Tuesday, September 21, 2010

world without end...

It's beautiful this morning. Fog hovered over the grass, and then... The sun split through the branches of the trees, between the swaying blades of grass, turning every drop of rain water that releases its grasp from the trees into graceful glimmering sparks of gold. God, wow! How can we not praise You and sing to You all day? You are so good! You are better than all that we strive for and all that we desire on earth. Nothing can compare to the tidal wave of love and grace in knowing You. Help us to fall before Your throne everyday. Help me to pick up my cross and follow You. I want to. My heart is willing but my flesh is weak. Help me to overthrow my flesh. You are my Heart-Water! It's all for You Daddy! It's all for You! "Now to Him that is able to do exceeding abundantly above all that we ask or think, according to the power that worketh in us, unto Him be glory in the church by Christ Jesus throughout all ages, world without end. Amen."

Thursday, August 26, 2010

greetings from the 9th

Do you ever feel superior at being dumb when you are around people that are in high level math? Like wow i have a hard time with math and you guys can talk about it. Very impressive I think. I'm here on the 9th at pinnacle waiting for delanie and parker to get out of US governement. They should be done soon, and then I'm gonna go to guitar center to get some string for my black guitar. It's grey today, I like it alot. I like how mist collects in the low areas of the hills to the west. I love those hills! I can't wait to get to heaven and run up and down and across all the hills and through the trees and then off of water falls!! And to be one with my Jesus, my Daddy.

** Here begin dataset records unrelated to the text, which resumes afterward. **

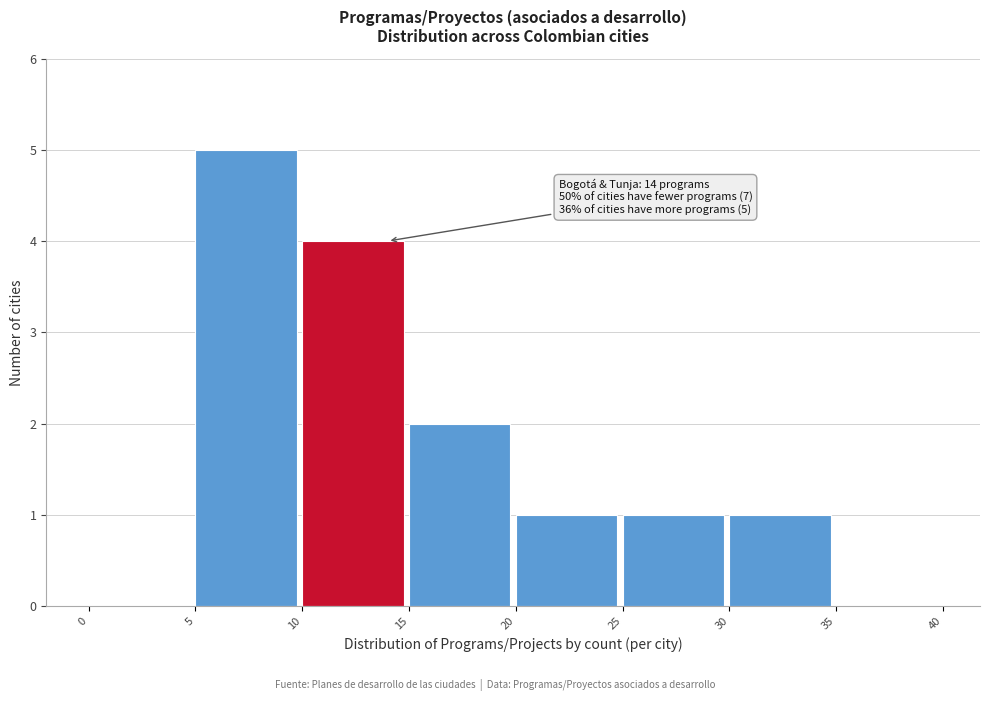

Over which range of the x-axis is the bar tallest?

5 to 10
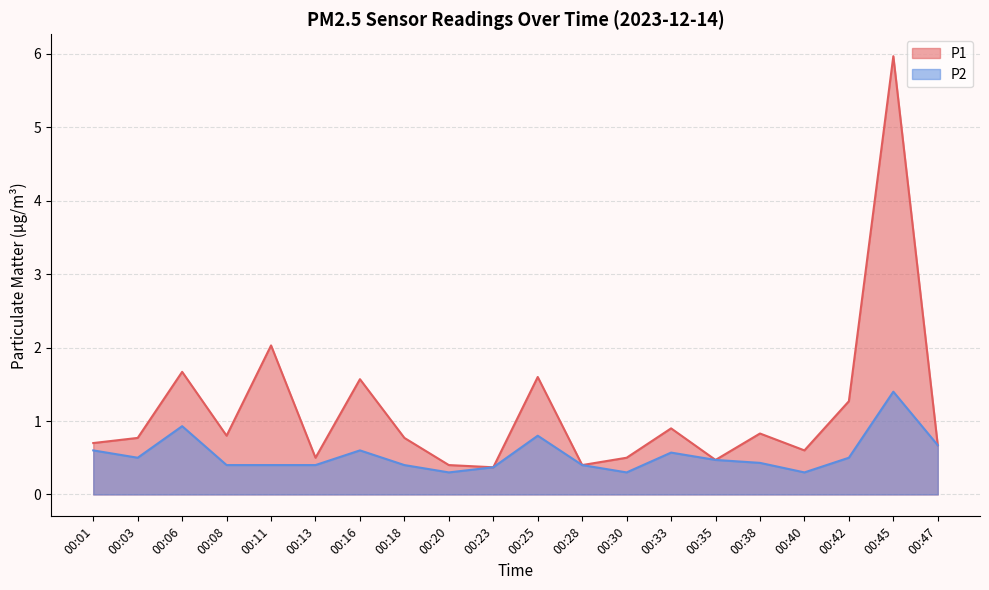

The P2 series shows 0.1 at 00:01. True or false?

False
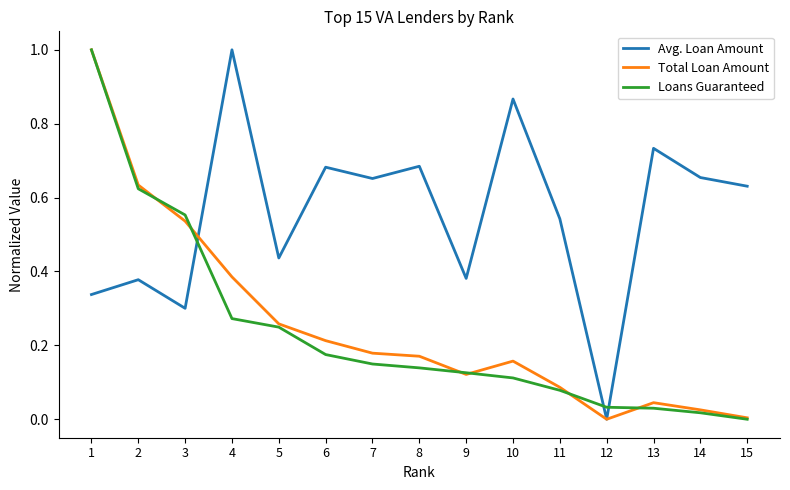

At which category is the sum across all series the highest?

1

The trials of life are worth enduring, the inconsistencies and failures and just overall flesh of my heart is worth enduring for that. I cant wait. "Prone to wander Lord, I feel it, prone to leave the God I love. Here's my heart Lord, take and seal it, seal it for Thy courts above."

Wednesday, July 21, 2010

lots of blah

as you can see, i can't seem to decide what i like for my background on this thing. i don't really think the books fit but i'm not in the mood to change it. i'm not really a big fan of myself the past few days. i feel far from God, and i then i feel close. and then i go to bed and wake up and i feel's like He's gone. but i know i've done it. i've been selfish and easily angered for the past week. i'm judging. i hate it. and i don't feel pursued. i don't feel like He's coming to rescue me from this. i just read and hear about how He's doing it for everyone else. Jesus i want to be filled with You. come and love me and give me rest. i don't know where You are. I'm tired of jealousy and anger and selfishness and judgement. i'm a hypocrite and an idiot. and I want You. please!! i need You! don't come and then go, stay!! stay with me!! i cant live without You. its not fun. its not good.

Tuesday, July 20, 2010

la li lo li fixer of cracked souls

I want to sing a song, that celebrates You, that delights You, that blesses You. I want it to be wildly joyous and silly. Because even though I sin, even though I'm a cracked soul, I awake to the trill of birds, to the sun glinting off the meadow, to the trees, to the clouds, to You. So I want to sing.

la li lo li fixer of cracked souls! la li lo li my Jesus my Love! You have filled these cracks with grace, You have filled with light my grace-mended soul! la li lo li lover of cracked souls!